My take is that it depends on your holding period. I trade intraday but don't end each day flat. The exposure to overnight moves when I trade SPY options is something I don't always want (I want it if the overnight ES action moves in my favor, but don't want to either turn a winner into a loser or not maximize my gain according to my strategy), so I've now developed a strategy to trade the ES during the overnight session as needed to neutralize the SPY positions I might be holding because my exit trigger didn't hit during the day, but did hit overnight. For every 5 SPY option contracts I'm holding overnight, I will trade 1 ES contract to "lock-in" the gain or limit my loss to what my strategy dictates it should be for that given trade. Also, I might end the day session flat but a trade triggers overnight, in which case the ES is my only way of getting in to that trade. With so much action happening overnight these days, it seems like you'd want to have access to a trading vehicle which allowed you to trade that action.

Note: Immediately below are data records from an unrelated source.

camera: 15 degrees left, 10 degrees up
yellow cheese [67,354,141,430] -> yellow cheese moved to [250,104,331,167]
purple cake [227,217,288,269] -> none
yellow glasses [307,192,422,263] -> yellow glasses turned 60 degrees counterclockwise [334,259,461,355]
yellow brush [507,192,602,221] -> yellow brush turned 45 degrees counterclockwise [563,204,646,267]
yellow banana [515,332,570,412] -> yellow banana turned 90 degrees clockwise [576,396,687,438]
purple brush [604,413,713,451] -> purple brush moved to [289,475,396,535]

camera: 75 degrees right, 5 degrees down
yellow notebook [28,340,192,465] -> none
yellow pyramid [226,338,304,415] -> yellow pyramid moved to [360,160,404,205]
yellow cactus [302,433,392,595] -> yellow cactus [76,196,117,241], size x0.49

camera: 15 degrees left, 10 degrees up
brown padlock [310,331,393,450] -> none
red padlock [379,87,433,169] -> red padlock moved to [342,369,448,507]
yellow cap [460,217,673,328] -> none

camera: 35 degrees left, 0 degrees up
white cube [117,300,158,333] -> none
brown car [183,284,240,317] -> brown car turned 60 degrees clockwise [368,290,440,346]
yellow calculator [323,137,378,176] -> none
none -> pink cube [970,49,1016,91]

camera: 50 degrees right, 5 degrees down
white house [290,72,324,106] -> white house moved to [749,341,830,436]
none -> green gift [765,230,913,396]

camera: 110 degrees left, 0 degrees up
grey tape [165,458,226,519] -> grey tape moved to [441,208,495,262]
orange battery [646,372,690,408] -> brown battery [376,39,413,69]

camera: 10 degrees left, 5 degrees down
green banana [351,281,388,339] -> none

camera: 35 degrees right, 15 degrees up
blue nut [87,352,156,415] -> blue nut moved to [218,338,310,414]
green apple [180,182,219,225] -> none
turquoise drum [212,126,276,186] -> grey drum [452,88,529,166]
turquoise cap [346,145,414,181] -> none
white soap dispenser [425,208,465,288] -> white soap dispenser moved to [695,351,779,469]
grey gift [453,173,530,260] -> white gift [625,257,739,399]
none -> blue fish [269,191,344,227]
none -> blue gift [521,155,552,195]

But, if you are a daytrader, I think the SPY options with deltas near 1 are a good vehicle for the reasons you mention, but I think you are incorrect that these options are not tax advantaged like futures. They are actually taxed in the same way.
http://indexoptionstrading.alliancemtg.com/tax-advantages-of-trading-index-options/
Also, as I mentioned above, the "baked-in" loss on an ES trade is about $15 more than the equivalent SPY options trade, if the SPY option bid-ask spread is .01. That's not always the case and with the options with deltas near 1 sometimes there is less liquidity and bid-ask spreads are larger than that. My experience has been that to virtually guarantee a bid-ask spread of .01 on an SPY option, you have to accept a delta of around .85, which means that instead of 5 SPY option contracts for each ES contract, you need to buy 6 SPY option contracts to get the same level of exposure, in which case your "baked in" loss is $12, not $10. Still better than the ES, though.
But, to go back to the daytrader scenario, you can get daytrader margins with the ES that enable much more leverage than you can get with SPY options for the same amount of capital. If I knew that every trade I open would be a daytrade and didn't ever hold a position overnight, I'd go with the ES, assuming that I wanted that much leverage. If you are daytrading a strategy which statistically allows for that much leverage, you just can't get it with options because the low-cost ones simply don't have the deltas to match the ES' "delta" of 1.